Dr Ken Goodman from the University of Miami discussed the ethical, legal, and social issues with EPRs. He pointed out that there is no legal precedent for this type of healthcare record nor does HIPAA anticipate them; thus, there is a need for HIPAA 2.0 that takes account of these new changes. Currently, the much promoted EPR from Google and Microsoft offers no legal privacy protection. Dr Goodman stated that patients must take some responsibility for the privacy of their own records. Characteristics of EPRs such as decision support raise questions such as "When do reminders and alerts tip over to become advice?" Dr Goodman stated that ethics needs to be built into EPRs from the beginning and that, ideally, an EPR will create an environment in which consumers will create something of value for themselves.

 

The closing distinguished lecturer, Patti Brennan, RN, PhD, who holds an endowed chair at the University of Wisconsin, Madison, titled her presentation "Building Connections for Patient-Centered Records: Bridging the Last 10 Feet!" During her presentation, she showed a video about a device under construction for managing diabetes (available at http://www.youtube.com/watch?v=VQe1tssyGkU).
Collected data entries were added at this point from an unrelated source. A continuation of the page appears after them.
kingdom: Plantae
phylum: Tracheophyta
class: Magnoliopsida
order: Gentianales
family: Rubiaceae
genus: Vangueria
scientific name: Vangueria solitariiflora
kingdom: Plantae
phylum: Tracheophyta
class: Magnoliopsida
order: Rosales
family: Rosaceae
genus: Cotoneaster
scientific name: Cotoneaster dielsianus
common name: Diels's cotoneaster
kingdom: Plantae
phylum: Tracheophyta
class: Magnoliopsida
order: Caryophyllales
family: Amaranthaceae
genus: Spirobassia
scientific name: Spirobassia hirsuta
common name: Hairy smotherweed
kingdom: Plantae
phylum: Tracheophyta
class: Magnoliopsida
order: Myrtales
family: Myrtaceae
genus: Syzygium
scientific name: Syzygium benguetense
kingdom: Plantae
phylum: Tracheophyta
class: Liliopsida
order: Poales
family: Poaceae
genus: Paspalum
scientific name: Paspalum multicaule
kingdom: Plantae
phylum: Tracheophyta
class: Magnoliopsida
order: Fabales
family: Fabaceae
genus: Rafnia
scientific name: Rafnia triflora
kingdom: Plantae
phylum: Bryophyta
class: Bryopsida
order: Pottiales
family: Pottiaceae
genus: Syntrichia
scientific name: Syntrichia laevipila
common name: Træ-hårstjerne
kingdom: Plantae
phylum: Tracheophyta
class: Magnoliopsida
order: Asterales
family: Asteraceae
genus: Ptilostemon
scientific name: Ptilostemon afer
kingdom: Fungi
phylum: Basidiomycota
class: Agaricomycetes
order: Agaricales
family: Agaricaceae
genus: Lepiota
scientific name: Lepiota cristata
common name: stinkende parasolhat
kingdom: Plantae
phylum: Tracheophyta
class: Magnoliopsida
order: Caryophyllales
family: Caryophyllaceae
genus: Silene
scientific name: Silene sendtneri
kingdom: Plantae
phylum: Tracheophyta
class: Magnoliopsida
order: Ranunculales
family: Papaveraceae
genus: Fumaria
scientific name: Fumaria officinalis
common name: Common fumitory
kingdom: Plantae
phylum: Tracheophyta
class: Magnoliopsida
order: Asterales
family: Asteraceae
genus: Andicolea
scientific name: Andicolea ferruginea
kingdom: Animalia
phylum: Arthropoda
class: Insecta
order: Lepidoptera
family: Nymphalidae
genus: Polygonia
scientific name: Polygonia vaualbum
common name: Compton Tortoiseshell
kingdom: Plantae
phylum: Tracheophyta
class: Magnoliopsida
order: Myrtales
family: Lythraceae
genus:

Dr Brennan stated emphatically that a patient-centric healthcare system is impossible without the engagement of nurses and the nursing perspective.

 

The idea of EPRs began with the thought of providing consumers a view into their medical record. The new view is that the data alone are not sufficient, there must be services and tools for use and the ability of patients to audit and look at their record and the data being looked at. The promise of an EPR is "all my data everywhere and anywhere," with tools to make them meaningful to both consumers and healthcare providers. Many different entities are trying to get into the EPR business including medicare (My Medicare, http://mymedicare.gov/), insurance companies, private companies such as WebMD (http://www.webmd.com/phr), American Health Information Management Association (http://www.webmd.com/phr), My Medical Records (http://www.mymedicalrecords.com/login.jsp), and, of course, Microsoft's Health Vault (http://www.healthvault.com/) and Google Health (http://www.google.com/health). Health Vault is positioned more as a data and device integrator than as an EPR, although it appears to many as an EPR. Google Health uses the Continuity of Care Record (CCR) data format, which allows for data input and export with other institutions. Currently, the Kaiser Permanente HMO is piloting the use of Health Vault for their patients (will be complete in November 2008). If successful, Kaiser's patients will be offered this service. The Cleveland Clinic is testing a partnership with Google Health.

 

To be a true EPR, Dr Brennan believes that it must be "actionable," that is, patients need to know what actions they need to take, for example, if they forget a medication, what should they do. The information in the EPR needs to be understood by both the consumer and the clinician. This requires tools that allow engagement with patients, providers, payers, employers, and public health authorities. The focus in an EPR needs to be on what the consumer and clinician do with the data, not the data themselves. To provide the last 10 feet of connection, creators must remember that sometimes, the receiver is in motion, at home, at work, shopping, or with friends.